Isobel, Lady Barnett (born Isobel Morag Marshall; 30 June 1918 – 20 October 1980), popularly known as Lady Isobel Barnett, was a Scottish radio and television personality, who had her highest profile during the 1950s and 1960s.

Early life
Barnett was born in Aberdeen, Scotland, the daughter of a doctor. She went to the independent Mount School in York and, following in her father's footsteps, studied medicine at the University of Glasgow. She qualified as a doctor in 1940 and married solicitor and company director Geoffrey Barnett the following year. He was knighted for political and public services to the city of Leicester in 1953. Lady Barnett gave up her medical career in 1948, and for the next 20 years was a Justice of the Peace.

Radio and television
In 1953 Lady Barnett arrived on BBC television as one of the panel of What's My Line?, which made her a household name. She appeared on the programme for ten years but was not an original panelist, her seat having been previously occupied by Marghanita Laski.

She was regarded by audiences as elegant and witty, the epitome of the British aristocracy, although her title actually came from the fact that her solicitor husband had been knighted; the form Lady Isobel Barnett suggested she possessed a courtesy title, but she was not an aristocrat, nor had she married into the aristocracy. She also made regular appearances on the BBC radio series Any Questions, on the radio panel game Many a Slip and on the women's discussion series Petticoat Line. She was greatly in demand as an after-dinner speaker, a role into which she slipped confidently.

Description of the task:
Please answer these questions from the Lady Barnett biography:
(a) In what year did she qualify as a doctor?
(b) Who had previously occupied her seat on the What's My Line? panel?
(c) What was the name of the women's discussion series she appeared on?

The data:
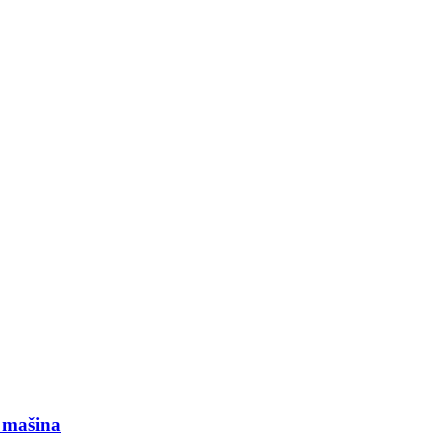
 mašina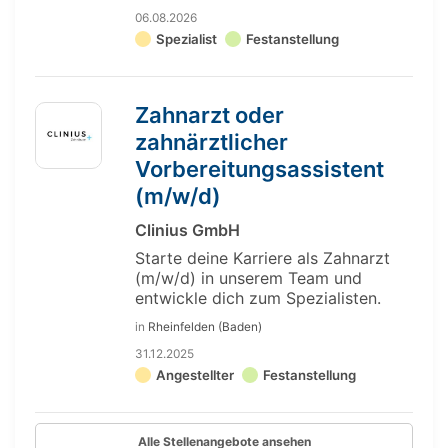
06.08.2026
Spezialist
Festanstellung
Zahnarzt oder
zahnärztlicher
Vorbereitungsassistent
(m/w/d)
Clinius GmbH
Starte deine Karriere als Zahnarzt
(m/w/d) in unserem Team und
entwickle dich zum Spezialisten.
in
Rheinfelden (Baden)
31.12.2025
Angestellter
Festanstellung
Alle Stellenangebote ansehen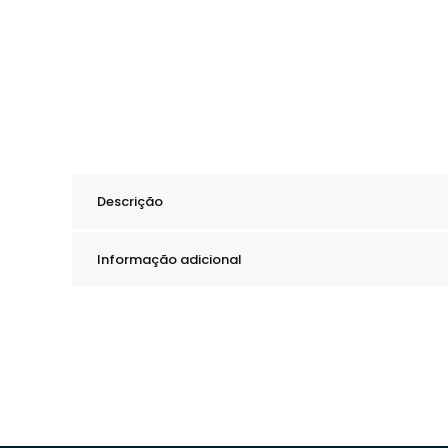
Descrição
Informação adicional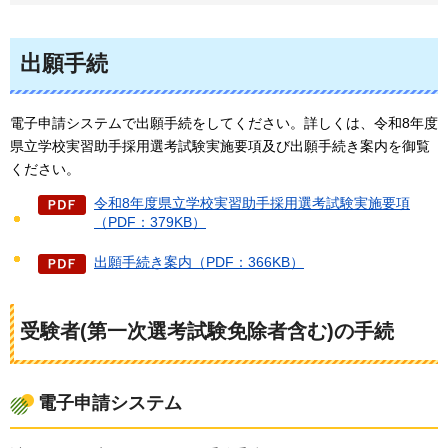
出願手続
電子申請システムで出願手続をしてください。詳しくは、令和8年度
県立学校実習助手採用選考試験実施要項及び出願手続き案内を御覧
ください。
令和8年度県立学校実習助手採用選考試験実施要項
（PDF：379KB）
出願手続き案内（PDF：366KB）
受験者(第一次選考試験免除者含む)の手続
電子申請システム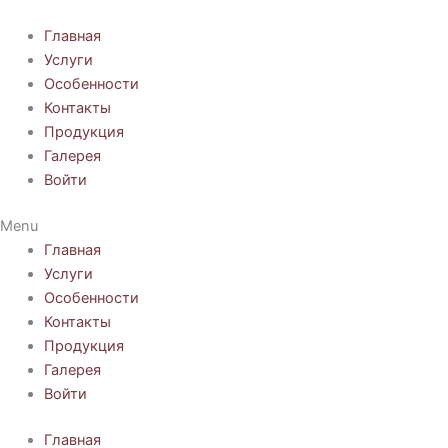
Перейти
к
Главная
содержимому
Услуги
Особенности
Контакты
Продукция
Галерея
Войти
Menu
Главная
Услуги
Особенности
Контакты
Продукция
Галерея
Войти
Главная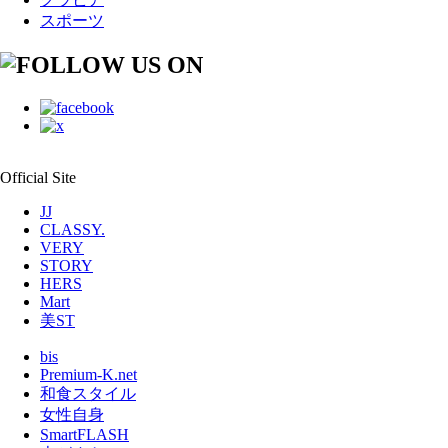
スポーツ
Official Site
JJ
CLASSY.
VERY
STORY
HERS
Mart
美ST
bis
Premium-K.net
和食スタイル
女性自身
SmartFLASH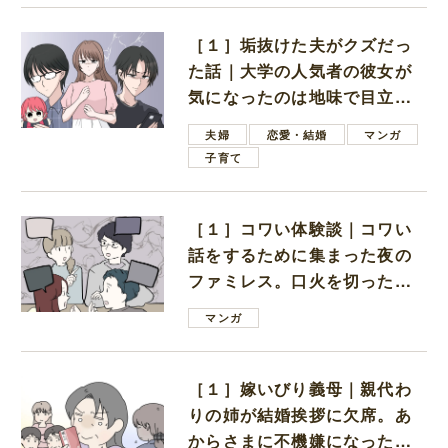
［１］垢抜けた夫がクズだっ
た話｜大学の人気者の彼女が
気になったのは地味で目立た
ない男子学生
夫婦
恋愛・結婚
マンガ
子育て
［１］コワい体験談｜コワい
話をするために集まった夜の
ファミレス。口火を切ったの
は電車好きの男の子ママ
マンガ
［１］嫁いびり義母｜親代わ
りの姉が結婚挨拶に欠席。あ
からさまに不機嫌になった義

Written solution:
(a) 1940
(b) Marghanita Laski
(c) Petticoat Line